Decades later, the 9/11 Commission echoed those sentiments, noting that terrorists’ visas were part of their arsenal and that the US had been derelict in having an immigration policy that was oblivious to the relationship between nationality, religion and terrorism.

As a consequence, the US government implemented the National Security Entrance-Exit Registration System (NSEERS), which applied only to 25 Muslim-majority countries and North Korea.

The NSEERS program was challenged on the basis of discrimination against Muslims. Numerous US appellate courts uniformly upheld the constitutional validity of NSEERS. In Rajah v. Mukasey, one court explicitly noted that “classifications on the basis of nationality are frequently unavoidable in immigration matters…such classifications is (sic) commonplace and almost inevitable.” Obama ended the NSEERS program in 2011.

In the wake of the 9/11 attacks, Attorney General John Ashcroft launched a program to detain and investigate immigrants from Muslim-majority countries who had arrived in the US during the previous two years. Among those swept up in this program was Javaid Iqbal, a Pakistani national who had long overstayed his visa and was illegally working as a cable television installer in Brooklyn. Iqbal sued the government for wrongful imprisonment, and his case went all the way to the Supreme Court — which denied him a hearing.

In very strong language, Justice Anthony Kennedy wrote, “The September 11 attacks were perpetrated by 19 Arab Muslim hijackers who counted themselves members in good standing of al-Qaeda, an Islamic fundamentalist group. Al-Qaeda was headed by another Arab Muslim—Osama bin Laden—and composed in large part of his Arab Muslim disciples. It should come as no surprise that a legitimate policy directing law enforcement to arrest and detain individuals because of their suspected link to the attacks would produce a disparate, incidental impact on Arab Muslims.”
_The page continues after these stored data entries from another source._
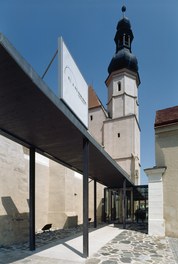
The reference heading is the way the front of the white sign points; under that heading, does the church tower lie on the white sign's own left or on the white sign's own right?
on the white sign's own left

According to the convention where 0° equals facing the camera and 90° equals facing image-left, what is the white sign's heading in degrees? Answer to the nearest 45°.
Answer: approximately 315°

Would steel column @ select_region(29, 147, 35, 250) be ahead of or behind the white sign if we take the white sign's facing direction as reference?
behind
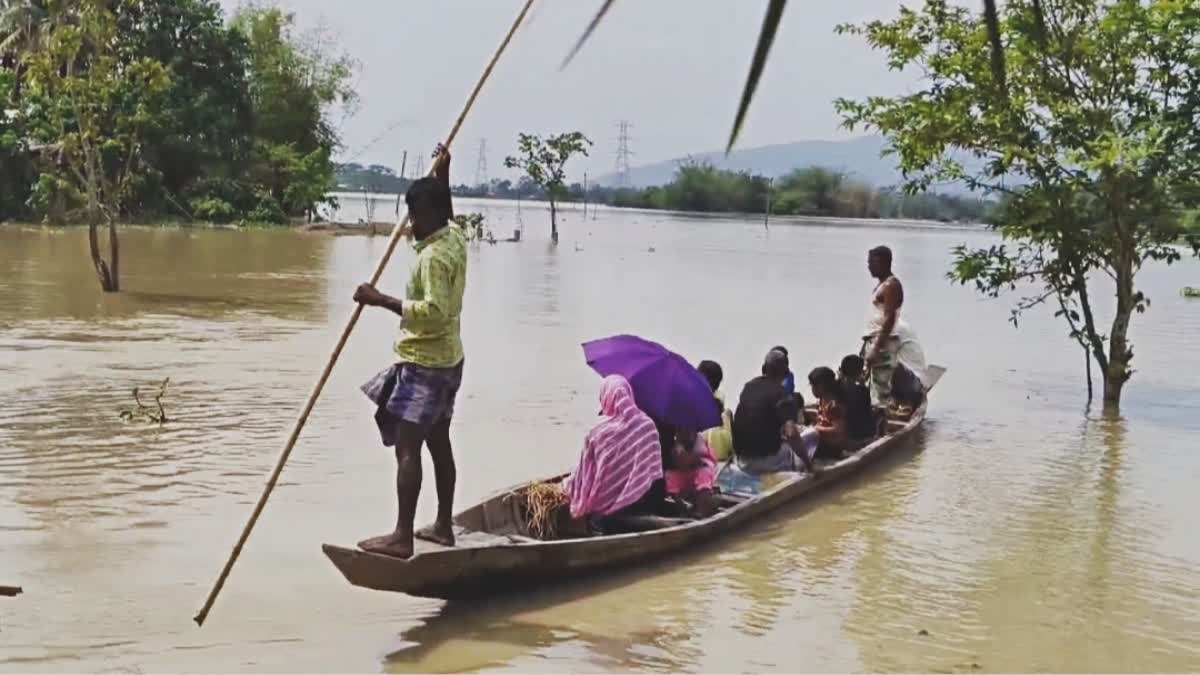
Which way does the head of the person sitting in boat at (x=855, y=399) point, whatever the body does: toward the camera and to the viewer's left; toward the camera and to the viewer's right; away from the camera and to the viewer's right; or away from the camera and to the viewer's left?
away from the camera and to the viewer's right

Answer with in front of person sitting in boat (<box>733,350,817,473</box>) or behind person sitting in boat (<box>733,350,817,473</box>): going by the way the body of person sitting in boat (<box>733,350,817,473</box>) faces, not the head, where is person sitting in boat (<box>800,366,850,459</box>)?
in front

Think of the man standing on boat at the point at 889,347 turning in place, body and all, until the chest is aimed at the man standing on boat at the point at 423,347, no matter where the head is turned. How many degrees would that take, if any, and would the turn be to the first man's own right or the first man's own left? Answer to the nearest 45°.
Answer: approximately 90° to the first man's own left

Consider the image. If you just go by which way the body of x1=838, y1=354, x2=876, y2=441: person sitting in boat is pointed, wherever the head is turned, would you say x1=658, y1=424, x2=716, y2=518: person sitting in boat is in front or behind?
behind

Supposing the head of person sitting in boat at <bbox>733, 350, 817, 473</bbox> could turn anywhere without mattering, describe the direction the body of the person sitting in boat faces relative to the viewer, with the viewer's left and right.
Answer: facing away from the viewer and to the right of the viewer

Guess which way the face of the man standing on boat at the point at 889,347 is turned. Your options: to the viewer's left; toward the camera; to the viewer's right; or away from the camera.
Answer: to the viewer's left

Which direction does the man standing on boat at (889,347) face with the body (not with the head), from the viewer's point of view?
to the viewer's left
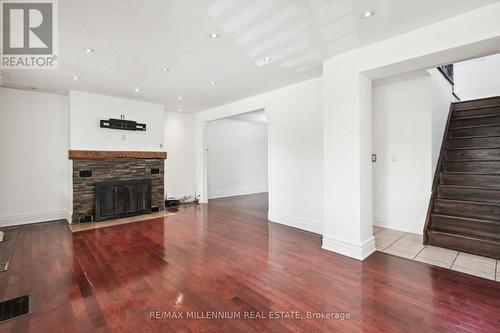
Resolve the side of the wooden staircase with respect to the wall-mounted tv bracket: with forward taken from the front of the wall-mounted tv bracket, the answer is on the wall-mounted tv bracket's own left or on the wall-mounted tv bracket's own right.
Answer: on the wall-mounted tv bracket's own left

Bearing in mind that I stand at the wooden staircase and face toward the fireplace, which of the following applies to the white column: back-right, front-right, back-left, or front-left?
front-left

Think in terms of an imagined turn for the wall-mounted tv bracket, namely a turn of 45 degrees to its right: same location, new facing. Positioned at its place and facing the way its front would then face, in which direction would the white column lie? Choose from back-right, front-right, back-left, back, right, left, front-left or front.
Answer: left

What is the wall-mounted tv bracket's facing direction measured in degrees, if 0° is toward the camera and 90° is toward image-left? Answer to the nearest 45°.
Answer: approximately 0°

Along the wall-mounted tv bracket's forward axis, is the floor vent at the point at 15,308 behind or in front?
in front
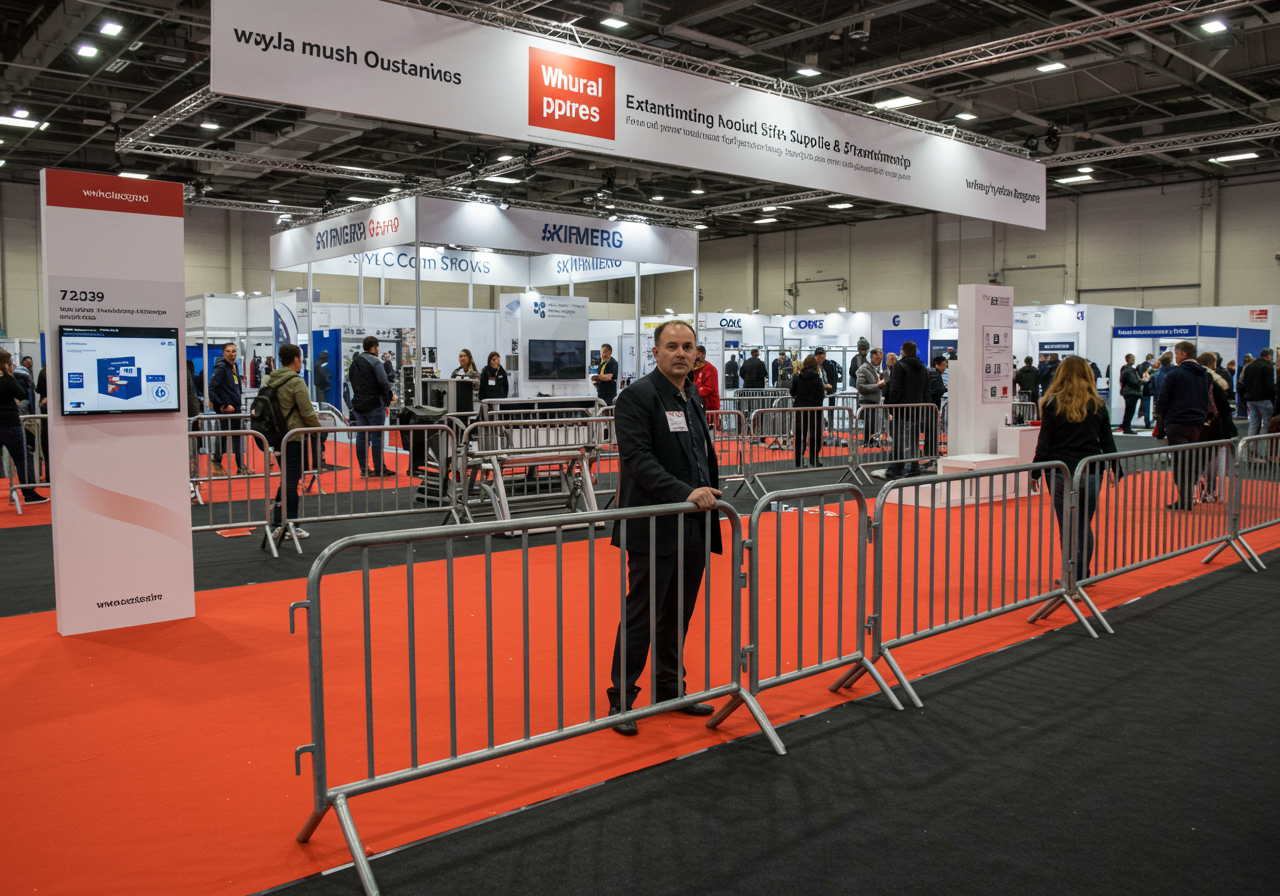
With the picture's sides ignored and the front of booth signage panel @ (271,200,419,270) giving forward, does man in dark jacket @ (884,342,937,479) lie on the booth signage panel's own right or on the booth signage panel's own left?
on the booth signage panel's own left

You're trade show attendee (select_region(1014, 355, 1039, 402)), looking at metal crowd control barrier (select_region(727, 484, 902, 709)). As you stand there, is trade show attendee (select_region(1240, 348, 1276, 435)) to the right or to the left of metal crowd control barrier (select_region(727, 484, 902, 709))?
left

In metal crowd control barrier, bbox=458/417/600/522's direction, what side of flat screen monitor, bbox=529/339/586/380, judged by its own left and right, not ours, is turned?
front

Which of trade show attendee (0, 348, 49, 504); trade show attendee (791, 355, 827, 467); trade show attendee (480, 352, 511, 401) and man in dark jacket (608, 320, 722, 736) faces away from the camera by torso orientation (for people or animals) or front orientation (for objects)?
trade show attendee (791, 355, 827, 467)

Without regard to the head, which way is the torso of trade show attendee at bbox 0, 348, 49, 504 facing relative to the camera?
to the viewer's right

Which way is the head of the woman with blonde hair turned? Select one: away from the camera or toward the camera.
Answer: away from the camera

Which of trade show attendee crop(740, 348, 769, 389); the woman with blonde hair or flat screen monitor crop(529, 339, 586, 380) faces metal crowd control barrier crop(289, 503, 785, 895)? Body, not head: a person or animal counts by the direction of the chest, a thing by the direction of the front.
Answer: the flat screen monitor

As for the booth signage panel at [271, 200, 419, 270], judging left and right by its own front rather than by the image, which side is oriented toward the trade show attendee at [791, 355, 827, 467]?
left

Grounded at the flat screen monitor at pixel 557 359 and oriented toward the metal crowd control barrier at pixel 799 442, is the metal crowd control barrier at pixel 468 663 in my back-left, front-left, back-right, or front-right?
front-right

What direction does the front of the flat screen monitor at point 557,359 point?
toward the camera

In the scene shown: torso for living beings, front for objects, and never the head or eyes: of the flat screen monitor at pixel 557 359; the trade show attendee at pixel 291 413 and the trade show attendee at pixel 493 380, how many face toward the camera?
2

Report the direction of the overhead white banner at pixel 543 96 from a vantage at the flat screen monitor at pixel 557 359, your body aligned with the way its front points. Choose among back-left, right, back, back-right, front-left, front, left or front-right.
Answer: front

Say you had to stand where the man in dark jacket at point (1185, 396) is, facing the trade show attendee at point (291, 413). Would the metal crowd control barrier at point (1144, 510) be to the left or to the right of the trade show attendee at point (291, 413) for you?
left

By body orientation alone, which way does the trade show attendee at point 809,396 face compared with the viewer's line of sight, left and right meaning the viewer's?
facing away from the viewer

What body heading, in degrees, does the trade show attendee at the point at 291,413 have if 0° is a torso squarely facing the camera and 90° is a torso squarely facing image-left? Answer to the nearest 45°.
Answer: approximately 225°

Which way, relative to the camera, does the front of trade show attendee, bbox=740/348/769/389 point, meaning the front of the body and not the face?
away from the camera

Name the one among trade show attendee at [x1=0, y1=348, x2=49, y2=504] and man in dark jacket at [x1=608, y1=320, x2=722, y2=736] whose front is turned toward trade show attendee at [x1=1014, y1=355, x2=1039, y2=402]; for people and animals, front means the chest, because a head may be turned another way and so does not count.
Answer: trade show attendee at [x1=0, y1=348, x2=49, y2=504]

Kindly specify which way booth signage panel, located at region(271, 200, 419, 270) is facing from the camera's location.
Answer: facing the viewer and to the left of the viewer

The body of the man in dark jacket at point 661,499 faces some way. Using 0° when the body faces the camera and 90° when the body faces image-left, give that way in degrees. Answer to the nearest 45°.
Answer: approximately 315°
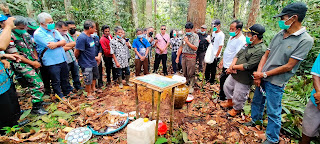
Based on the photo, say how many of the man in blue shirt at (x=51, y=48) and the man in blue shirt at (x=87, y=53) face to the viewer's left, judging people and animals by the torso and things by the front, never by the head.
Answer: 0

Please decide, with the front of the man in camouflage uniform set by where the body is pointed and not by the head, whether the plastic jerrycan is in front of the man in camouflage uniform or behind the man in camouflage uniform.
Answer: in front

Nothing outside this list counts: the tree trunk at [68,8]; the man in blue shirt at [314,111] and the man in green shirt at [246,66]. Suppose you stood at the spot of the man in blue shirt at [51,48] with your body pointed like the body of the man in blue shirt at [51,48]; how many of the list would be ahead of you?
2

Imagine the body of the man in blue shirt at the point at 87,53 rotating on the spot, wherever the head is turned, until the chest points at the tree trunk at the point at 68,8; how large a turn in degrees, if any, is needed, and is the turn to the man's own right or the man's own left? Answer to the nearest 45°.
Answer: approximately 135° to the man's own left

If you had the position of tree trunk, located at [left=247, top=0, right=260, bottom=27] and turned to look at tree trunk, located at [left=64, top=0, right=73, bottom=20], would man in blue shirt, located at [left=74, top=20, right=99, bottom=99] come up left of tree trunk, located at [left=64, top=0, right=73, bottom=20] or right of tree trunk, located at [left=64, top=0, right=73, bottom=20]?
left

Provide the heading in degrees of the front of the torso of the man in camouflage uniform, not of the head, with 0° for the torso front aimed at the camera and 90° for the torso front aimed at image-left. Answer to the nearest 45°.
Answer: approximately 315°
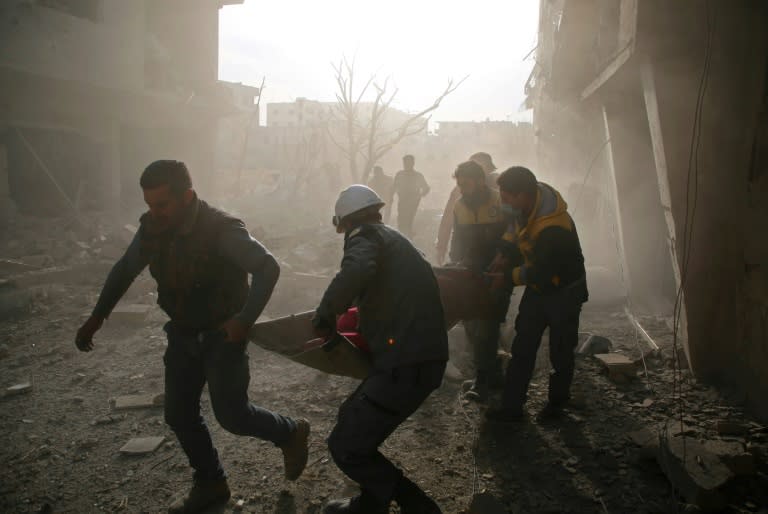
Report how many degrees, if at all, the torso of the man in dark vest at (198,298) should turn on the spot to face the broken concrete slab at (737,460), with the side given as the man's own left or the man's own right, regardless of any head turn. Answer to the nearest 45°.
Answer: approximately 135° to the man's own left

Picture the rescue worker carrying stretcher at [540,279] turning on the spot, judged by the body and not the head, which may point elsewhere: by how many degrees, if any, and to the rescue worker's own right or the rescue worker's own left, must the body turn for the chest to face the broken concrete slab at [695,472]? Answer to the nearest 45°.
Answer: approximately 135° to the rescue worker's own left

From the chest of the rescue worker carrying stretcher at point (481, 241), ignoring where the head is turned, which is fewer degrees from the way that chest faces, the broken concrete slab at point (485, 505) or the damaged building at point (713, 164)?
the broken concrete slab

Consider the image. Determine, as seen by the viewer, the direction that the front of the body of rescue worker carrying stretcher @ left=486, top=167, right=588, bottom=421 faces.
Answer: to the viewer's left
The verdict clearly sanctioned a disparate impact on Arab Muslims, specifically, and Muslims generally (Iqbal was a Pakistani).

Although the post 9/11 program drew outrage in the Islamic community and there were a few newspaper editorials blasting the program, it generated nothing remotely like the mass demonstrations and media attacks against Trump’s immigration ban.

The constitutional issues raised by the Trump administration’s ban are complex, and the conflicting rulings by a federal judge in Seattle and one in Boston show that there are no simple answers regarding the ban’s constitutionality. At the time of this writing, the Department of Justice is appealing the Seattle ruling to the Ninth Circuit.

Clearly, the Trump administration could have circumvented the current crisis by taking a more cautious approach on the issue. It chose not to do that. The argument, however, that the administration is in clear violation of the Constitution seems to be overly confident in view of previous court decisions.

Ultimately, it will take the Supreme Court to resolve this issue. For no matter what the Ninth Circuit decides, the verdict will be appealed.